Haemonetics has secured an expanded regulatory milestone in the U.S., with the company confirming that the FDA has approved broader labeling for its Vascade MVP XL system. The updated approval extends the device’s applicability to procedures involving 10-14F inner diameter (ID) and up to 17F outer diameter (OD) procedural sheaths. This development enables the system to be used alongside larger sheath sizes associated with pulsed field ablation (PFA) and left atrial appendage closure (LAAC) procedures performed to treat AFib. With this step, the vascular closure system gains relevance in two rapidly advancing interventional segments.
The Vascade MVP XL system had earlier received FDA clearance in June 2024 as a mid-bore closure device. It incorporates a 25F diameter disc along with 19 milligrams of resorbable, thrombogenic collagen. Prior to this expanded indication, its U.S. usage covered procedural sheaths ranging from 10-12F ID and up to a maximum of 15F OD. The latest approval broadens that scope, aligning the vascular closure system with evolving procedural demands in electrophysiology.

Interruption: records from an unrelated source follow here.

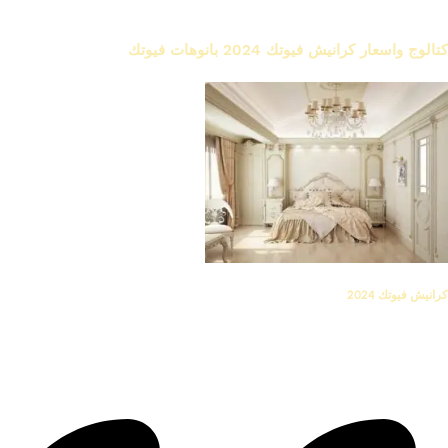
اطلب اونلاين كرانيش فيوتك للاسقف كرانيش مودرن- كلاسيك
-للمطابخ – للحمامات موديلات متنوعة
كتالوج واسعار كرانيش فيوتك 2024 بانوهات فيوتك
كرانيش فيوتك
كرانيش فيوتك
2024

According to Haemonetics, the system is currently the only extravascular venous closure system clinically proven for electrophysiology procedures utilizing up to 17F OD procedural sheaths. The design removes the need for physicians to downsize procedural sheaths during closure, a step that can otherwise extend procedural duration. By maintaining compatibility with larger sheath sizes, the system supports workflow efficiency during complex interventions.

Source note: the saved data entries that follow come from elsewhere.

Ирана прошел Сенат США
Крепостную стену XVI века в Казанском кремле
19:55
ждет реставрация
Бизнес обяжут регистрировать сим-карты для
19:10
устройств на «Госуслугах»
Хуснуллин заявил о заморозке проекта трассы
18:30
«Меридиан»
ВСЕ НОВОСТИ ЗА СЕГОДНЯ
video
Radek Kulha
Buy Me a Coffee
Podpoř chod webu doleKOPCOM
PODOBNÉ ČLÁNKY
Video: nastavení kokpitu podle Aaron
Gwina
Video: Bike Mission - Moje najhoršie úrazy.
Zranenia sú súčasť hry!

Clinical validation supporting the approval comes from the AMBULATE EXPAND trial, which involved 77 patients in the U.S. The study assessed the system’s performance in PFA and LAAC procedures, reporting 0% major and 0% minor access site closure-related complications. Additionally, the median time to ambulation was recorded at 2.4 hours.

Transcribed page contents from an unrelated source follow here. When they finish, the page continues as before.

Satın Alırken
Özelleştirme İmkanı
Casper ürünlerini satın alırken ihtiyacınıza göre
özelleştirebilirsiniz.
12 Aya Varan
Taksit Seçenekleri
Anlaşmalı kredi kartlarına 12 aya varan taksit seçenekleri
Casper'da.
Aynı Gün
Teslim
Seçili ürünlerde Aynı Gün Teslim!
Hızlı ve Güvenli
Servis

Ken Crowley, VP and GM, Interventional Technologies at Haemonetics, said:
“Vascade MVP XL has become the device of choice in advanced vascular closure, delivering differentiated clinical benefits and economic advantages for healthcare providers. With label expansion approval for fast-growing PFA and LAAC technologies, we are poised to accelerate our commercial strategy and momentum, with opportunities to support a greater number and broader range of procedures at hospitals and ambulatory surgical centers across the U.S.”